Thursday, November 01, 2007

The Adventures of Super Lenni

The last we saw our intrepid hero she was waiting with bated breath (what the heck does that mean anyway?) to see if her students actually remembered to bring their planting supplies to school....Many adventures have transpired since then.

First our brave volunteer encountered 40 shovel-wielding 4-year olds who had high hopes of planting a garden. She set them to work mixing dirt...because what kidlet isn´t capable of dirt mixing....and successfully created a small garden of lettuce and radish. (Well the seeds were more or less successfully planted. Whether or not they survive under the excessive ministrations of the Kinder remains to be seen.) The very next day Super Lenni mounted her trusty steed and pedaled out to the campo...where they were totally not expecting her. She decided to stay to hang out with the kids, dance, play basketball and just generally celebrate the Dia de Mujer. Unfortunately danger lurked in the form of a drunken community member waiting to ambush our hero and the directora of the school and invite them to get shnakkered. But using their powers of divination (or something) both Lenni and the Directora escaped back to their respective houses without having to participate in any raucously drunk celebrations.The drunk community member is still emotionally wounded by this slight but our hero is pretty sure that she wouldn´t be able to withstand the torture of explaining her feelings about Bolivia or Evo Morales repeatedly.

Super Lenni returned to the campo the very next week to visit a new community (unfortunately for her having to carry her stupid bike up several flights of stairs, across a river and through large piles of sand...next time taxi) and to teach a class about trees. She is pretty sure that some learning was had by all. Lenni also had an encounter with the local gang of kidlets who said "If you don´t come to play with us on Sunday...WE KNOW WHERE YOU LIVE."

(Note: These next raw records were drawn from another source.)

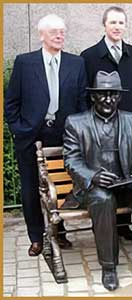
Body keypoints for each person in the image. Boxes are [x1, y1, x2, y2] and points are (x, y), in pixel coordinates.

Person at [63, 70, 132, 291]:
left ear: (119, 97)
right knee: (103, 199)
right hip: (96, 188)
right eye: (103, 94)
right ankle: (109, 267)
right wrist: (93, 176)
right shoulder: (76, 123)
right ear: (93, 96)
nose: (108, 99)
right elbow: (71, 161)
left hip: (126, 183)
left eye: (113, 94)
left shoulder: (130, 120)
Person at [4, 14, 88, 257]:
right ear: (42, 35)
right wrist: (18, 129)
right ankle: (36, 237)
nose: (60, 35)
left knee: (63, 182)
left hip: (65, 135)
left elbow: (82, 101)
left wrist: (79, 132)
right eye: (54, 32)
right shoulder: (24, 63)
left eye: (62, 31)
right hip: (31, 135)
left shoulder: (76, 63)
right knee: (30, 187)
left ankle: (59, 232)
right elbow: (12, 102)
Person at [81, 6, 132, 239]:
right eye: (113, 23)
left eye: (121, 23)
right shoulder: (89, 56)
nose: (117, 27)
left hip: (128, 124)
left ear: (125, 26)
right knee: (107, 171)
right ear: (104, 25)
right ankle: (105, 222)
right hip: (102, 125)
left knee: (126, 168)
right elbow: (85, 92)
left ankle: (123, 225)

The very next week, our favorite volunteer decided to take a trip to outside Sucre with the grand purpose of helping a fellow volunteer with a puppet show and pizza party. Unfortunately Bolivia is kryptonite to well laid plans and our hero hasn´t done anything planned since then. Instead of leaving on Tuesday, she endured a suprise meeting with her Peace Corps boss. Wednesday (instead of leaving) she endured a surprise meeting with the Mayor, or would have if he had showed up. Instead of making it all the way to her friends town on Thursday she only made it to the city of Sucre due to blockades and the like. This was fine with our hero cuz she was tired and wanted a pizza and a warm bed.

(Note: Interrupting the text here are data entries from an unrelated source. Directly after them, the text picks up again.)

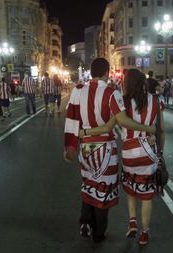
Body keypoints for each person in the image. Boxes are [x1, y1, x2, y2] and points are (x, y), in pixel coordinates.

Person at [63, 58, 155, 244]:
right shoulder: (111, 93)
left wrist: (70, 147)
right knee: (102, 189)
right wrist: (147, 129)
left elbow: (71, 119)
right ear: (106, 72)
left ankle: (85, 221)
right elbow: (121, 120)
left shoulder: (78, 90)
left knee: (88, 182)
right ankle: (99, 232)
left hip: (85, 146)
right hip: (105, 148)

In the grand white city of Sucre (which by the way is Super Lenni´s favorite city now) she met up with her BBT who turned out to be very enthusiastic tour guide. As a result, our hero got to see the Casa de Libertad where Bolivia was born, the castle of the only princes in South America, several thousand churches, dinosaur tracks, the watchtower above the city, the eiffel tower, the national archives, and the first bank, train station and university in Bolivia. She also got to visit several mechanics and battery shops, eat lunch with his family, and have some quality gringo time with other volunteers.

Two noteworthy things: 1. Foriegners have to pay triple the price to get into museums than do Bolivians. Our superhero, defender of justice, had a bit of a cow and yelled a bit about it until she hit on the bright idea of showing her Bolivian ID card. (The definition of Bolivian in the case of entrance fee extends to all who look remotely Latino)
2. What was the second thing? I think it was that while lunching with the family..who were sort of elitist and rude to the wait staff, our hero ran into her old sidekick from Camargo. She leaped out of her chair yelling greetings and hugging him and no one mentioned this strange occurence until about 20 minutes later "Do you know him?"

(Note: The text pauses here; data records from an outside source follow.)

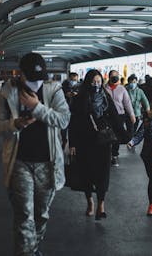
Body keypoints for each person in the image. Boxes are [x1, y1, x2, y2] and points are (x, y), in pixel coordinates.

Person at [0, 52, 70, 256]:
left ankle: (32, 249)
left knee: (41, 214)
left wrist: (37, 108)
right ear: (21, 74)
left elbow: (63, 120)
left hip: (48, 163)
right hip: (20, 163)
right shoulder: (7, 92)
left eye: (40, 78)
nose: (36, 83)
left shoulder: (53, 91)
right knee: (25, 215)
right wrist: (15, 124)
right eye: (32, 79)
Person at [69, 69, 121, 220]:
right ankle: (90, 201)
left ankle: (101, 205)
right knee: (86, 172)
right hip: (85, 141)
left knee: (103, 173)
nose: (96, 85)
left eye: (99, 82)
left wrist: (125, 137)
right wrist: (72, 143)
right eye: (93, 82)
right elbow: (74, 122)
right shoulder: (80, 99)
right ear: (88, 82)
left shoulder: (106, 97)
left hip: (103, 141)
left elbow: (115, 118)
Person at [105, 70, 135, 167]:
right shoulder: (104, 88)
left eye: (116, 76)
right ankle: (106, 154)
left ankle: (114, 155)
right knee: (107, 135)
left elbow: (127, 102)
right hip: (107, 116)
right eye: (113, 76)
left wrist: (131, 114)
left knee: (117, 136)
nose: (115, 78)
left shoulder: (122, 89)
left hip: (119, 116)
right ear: (109, 77)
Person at [126, 74, 150, 145]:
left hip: (137, 113)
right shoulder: (125, 90)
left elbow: (145, 100)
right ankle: (131, 141)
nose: (133, 83)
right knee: (130, 128)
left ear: (136, 82)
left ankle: (132, 140)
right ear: (129, 82)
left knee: (135, 128)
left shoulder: (140, 91)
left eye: (134, 82)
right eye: (131, 82)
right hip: (128, 113)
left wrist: (148, 109)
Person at [61, 72, 79, 148]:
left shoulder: (79, 87)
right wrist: (66, 94)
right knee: (64, 128)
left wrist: (77, 95)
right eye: (72, 79)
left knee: (73, 129)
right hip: (65, 110)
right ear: (69, 79)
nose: (74, 81)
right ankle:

On the way back to Camargo, our hero was waylaid by her counterpart agency who wanted to send her to La Paz to translate something. That is where our hero remains today...translating a stupid document while enduring a slight altitude-headache. Because she was trapped en route to her home (ie on the bus in the city of Potosí) our hero doesn´t have shoes with her (just Tevas) and is also lacking clean underwear. Such is the hero´s life. But perhaps she´ll stay the weekend here for a bit of vacation.